A Handful of Mischief: New Essays on Evelyn Waugh
Author(s): Donat Gallagher (Author), Ann Pasternak Slater (Author), John Howard Wilson (Author), Baron Alder (Contributor), Peter G. Christensen (Contributor), Robert Murray Davis (Contributor), D. Marcel DeCoste (Contributor), Patrick Denman Flanery (Contributor), Irina Kabanova (Contributor), Dan S. Kostopulos (Contributor), Lewis MacLeod (Contributor), John W. Mahon (Contributor), Richard W. Oram (Contributor)
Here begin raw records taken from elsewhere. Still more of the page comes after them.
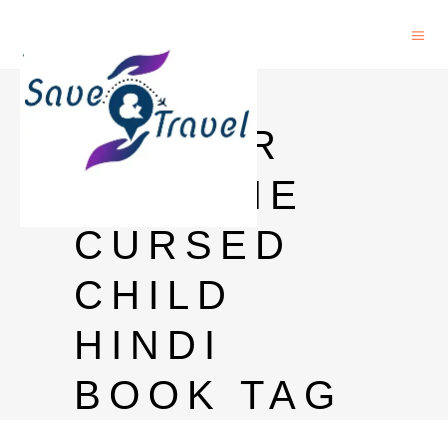
HARRY
POTTER
AND THE
CURSED
CHILD
HINDI
BOOK TAG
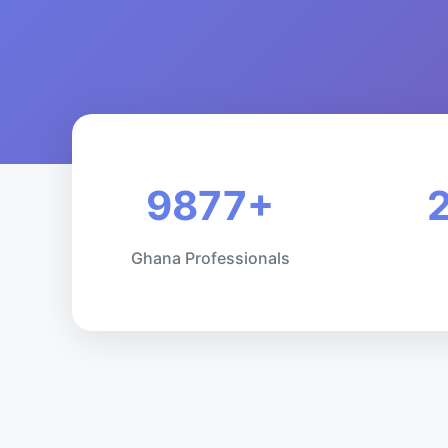
9877+
Ghana Professionals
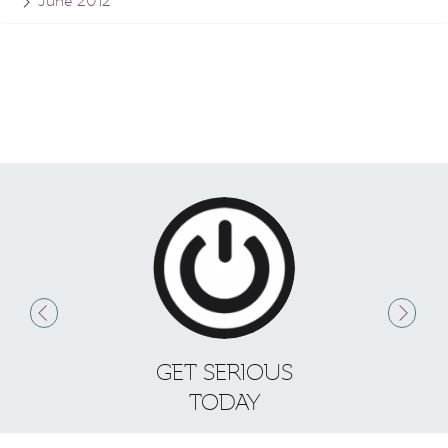
June 2012
GET SERIOUS
S
TODAY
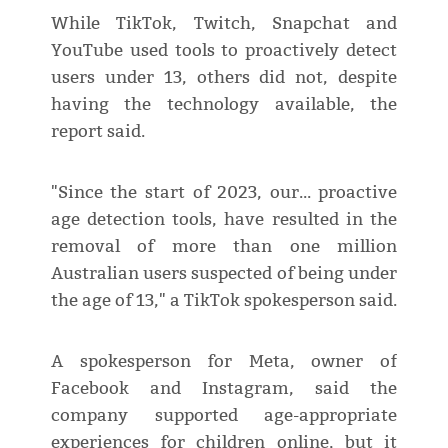
While TikTok, Twitch, Snapchat and
YouTube used tools to proactively detect
users under 13, others did not, despite
having the technology available, the
report said.
"Since the start of 2023, our... proactive
age detection tools, have resulted in the
removal of more than one million
Australian users suspected of being under
the age of 13," a TikTok spokesperson said.
A spokesperson for Meta, owner of
Facebook and Instagram, said the
company supported age-appropriate
experiences for children online, but it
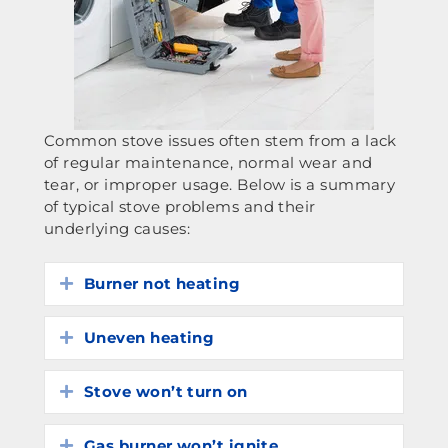
Common stove issues often stem from a lack
of regular maintenance, normal wear and
tear, or improper usage. Below is a summary
of typical stove problems and their
underlying causes:
Burner not heating
Expand
Uneven heating
Expand
Stove won’t turn on
Expand
Gas burner won’t ignite
Expand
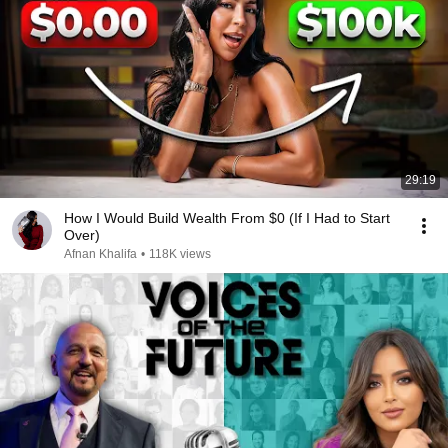
29:19
How I Would Build Wealth From $0 (If I Had to Start
Over)
Afnan Khalifa
•
118K views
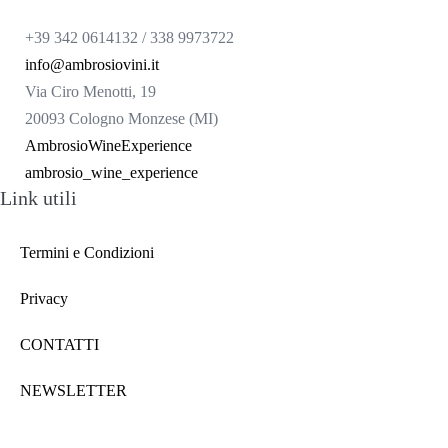
+39 342 0614132 / 338 9973722
info@ambrosiovini.it
Via Ciro Menotti, 19
20093 Cologno Monzese (MI)
AmbrosioWineExperience
ambrosio_wine_experience
Link utili
Termini e Condizioni
Privacy
CONTATTI
NEWSLETTER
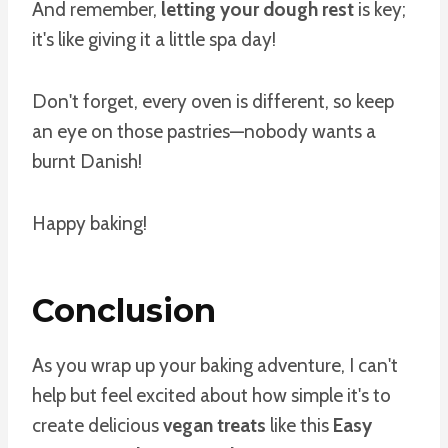
And remember,
letting your dough rest
is key;
it's like giving it a little spa day!
Don't forget, every oven is different, so keep
an eye on those pastries—nobody wants a
burnt Danish!
Happy baking!
Conclusion
As you wrap up your baking adventure, I can't
help but feel excited about how simple it's to
create delicious
vegan treats
like this
Easy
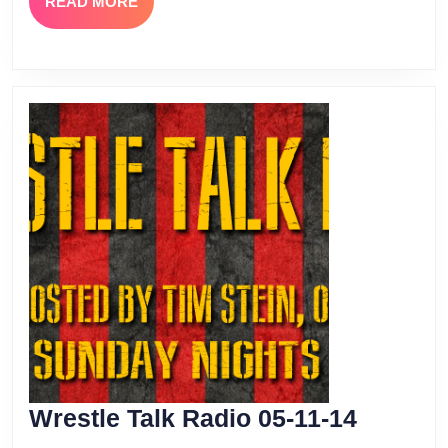
READ
READ MORE
MORE
Wrestle
Wrestle Talk Radio 05-11-14
Talk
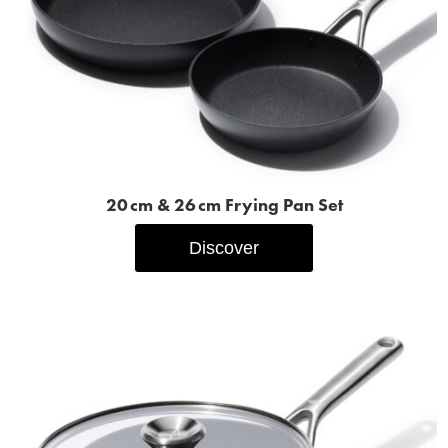
20 cm & 26 cm Frying Pan Set
Discover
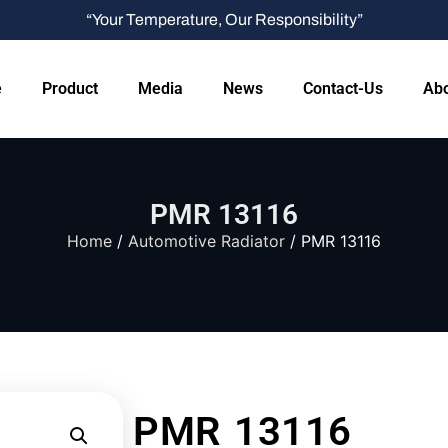
“Your Temperature, Our Responsibility”
e
Product
Media
News
Contact-Us
Abo
PMR 13116
Home
/
Automotive Radiator
/ PMR 13116
PMR 13116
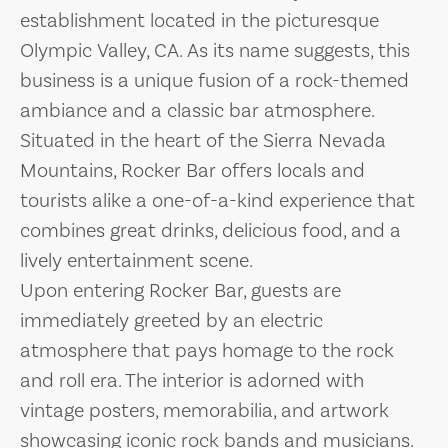
establishment located in the picturesque
Olympic Valley, CA. As its name suggests, this
business is a unique fusion of a rock-themed
ambiance and a classic bar atmosphere.
Situated in the heart of the Sierra Nevada
Mountains, Rocker Bar offers locals and
tourists alike a one-of-a-kind experience that
combines great drinks, delicious food, and a
lively entertainment scene.
Upon entering Rocker Bar, guests are
immediately greeted by an electric
atmosphere that pays homage to the rock
and roll era. The interior is adorned with
vintage posters, memorabilia, and artwork
showcasing iconic rock bands and musicians.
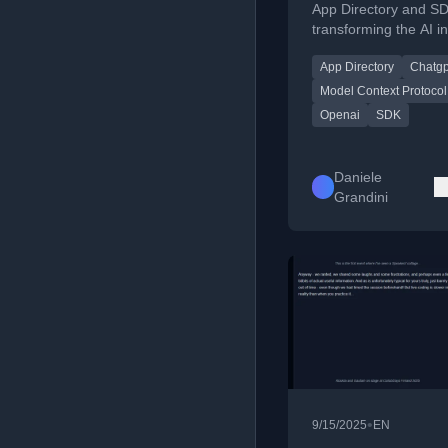
App Directory and S
transforming the AI in
platform for third-par
App Directory
Chatgp
interactive applicatio
Model Context Protocol
Openai
SDK
Daniele
Grandini
•
9/15/2025
EN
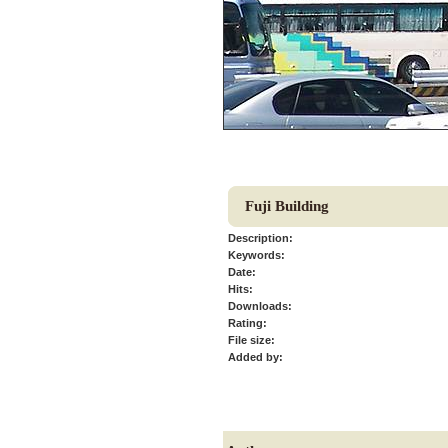
Fuji Building
Description:
Keywords:
Date:
Hits:
Downloads:
Rating:
File size:
Added by:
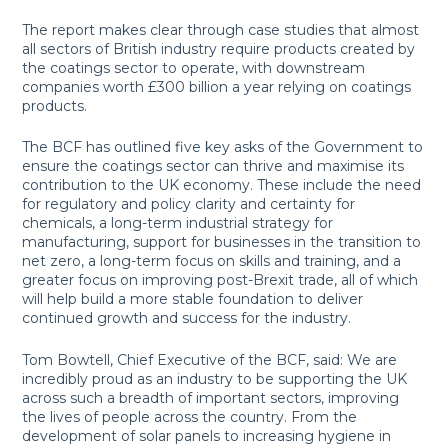
The report makes clear through case studies that almost
all sectors of British industry require products created by
the coatings sector to operate, with downstream
companies worth £300 billion a year relying on coatings
products.
The BCF has outlined five key asks of the Government to
ensure the coatings sector can thrive and maximise its
contribution to the UK economy. These include the need
for regulatory and policy clarity and certainty for
chemicals, a long-term industrial strategy for
manufacturing, support for businesses in the transition to
net zero, a long-term focus on skills and training, and a
greater focus on improving post-Brexit trade, all of which
will help build a more stable foundation to deliver
continued growth and success for the industry.
Tom Bowtell, Chief Executive of the BCF, said: We are
incredibly proud as an industry to be supporting the UK
across such a breadth of important sectors, improving
the lives of people across the country. From the
development of solar panels to increasing hygiene in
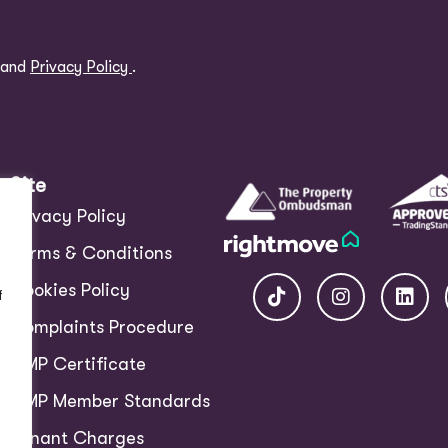
and
Privacy Policy
.
Site
Privacy Policy
Terms & Conditions
Cookies Policy
f
Complaints Procedure
CMP Certificate
CMP Member Standards
Tenant Charges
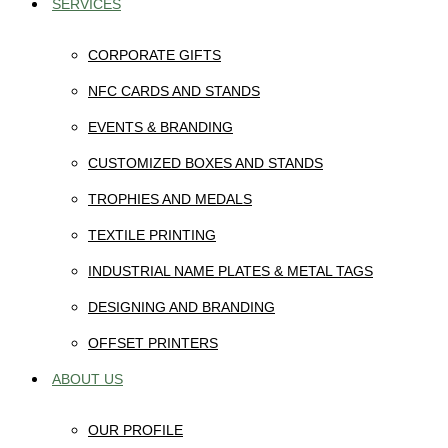
SERVICES
CORPORATE GIFTS
NFC CARDS AND STANDS
EVENTS & BRANDING
CUSTOMIZED BOXES AND STANDS
TROPHIES AND MEDALS
TEXTILE PRINTING
INDUSTRIAL NAME PLATES & METAL TAGS
DESIGNING AND BRANDING
OFFSET PRINTERS
ABOUT US
OUR PROFILE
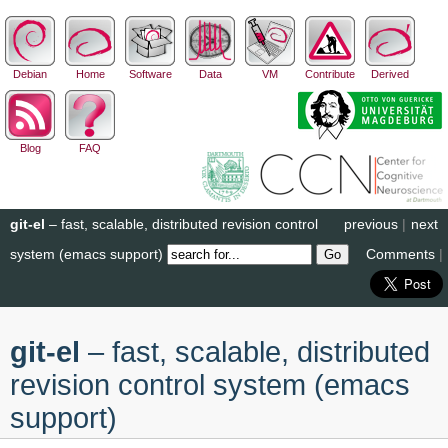
Debian
Home
Software
Data
VM
Contribute
Derived
Blog
FAQ
git-el
– fast, scalable, distributed revision control
previous
|
next
system (emacs support)
Comments
|
git-el
– fast, scalable, distributed
revision control system (emacs
support)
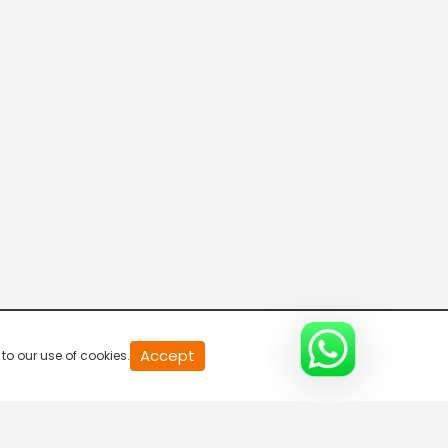
20
Accept
to our use of cookies.
second
of
0
second
0%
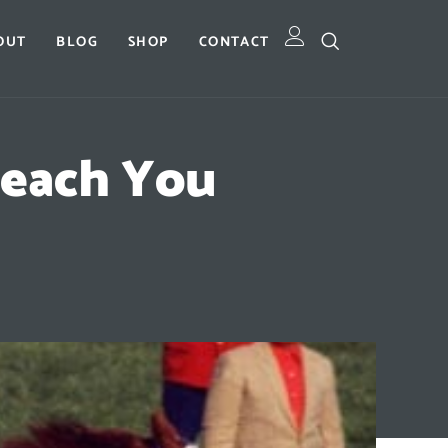
OUT
BLOG
SHOP
CONTACT
Teach You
- Publisher: Fairleigh Dickinson University Press
- Publication Date: 18 April 2011
- Language: English
- Print length: 256 pages
- ISBN-10: 161147048X
- ISBN-13: 9781611470482
Book Description
A Handful of Mischief: New Essays on Evelyn Waugh is a collection of essays based on presentations at the Evelyn Waugh Centenary Conference at Hertford College, Oxford, in 2003. There are twelve different essays by authors from various countries, including Australia, Canada, Russia, the United Kingdom, and the United States. The essays cover a wide range of material, from Waugh’s early novel Black Mischief (1932) to his last travel book, A Tourist in Africa (1960). In addition to essays on well-known novels such as Scoop (1938), Brideshead Revisited (1945), and Helena (1950), the collection includes papers on Waugh’s library, his changing conception of Oxford, his writing about religious conversion, and his role in the British evacuation of Crete in 1941. The authors approach Waugh and his work in various ways, and innovative essays explore sovereignty, post-colonialism, and adaptation for radio. Contributors: Baron Alder, Peter G. Christensen, Robert Murray Davis, Marcel DeCoste, Patrick Denman Flanery, Donat Gallagher, Irina Kabanova, Dan S. Kostopulos, Lewis MacLeod, John W. Mahon, Richard W. Oram, Ann Pasternak Slater, John Howard Wilson.
Editorial Reviews
Review
Pasternak Slater usefully explores the many ways reversal can play out, and relates the literary procedure to Waugh’s own real-life experiences in Abyssinia. ― Evelyn Waugh Studies
About the Author
Donat Gallagher teaches in the English Department of James Cook University in North Queensland. Ann Pasternak Slater is the Eardley-Wilmot Fellow in English at St Anne’s College, Oxford. John Howard Wilson is associate professor of English at Lock Haven University of Pennsylvania.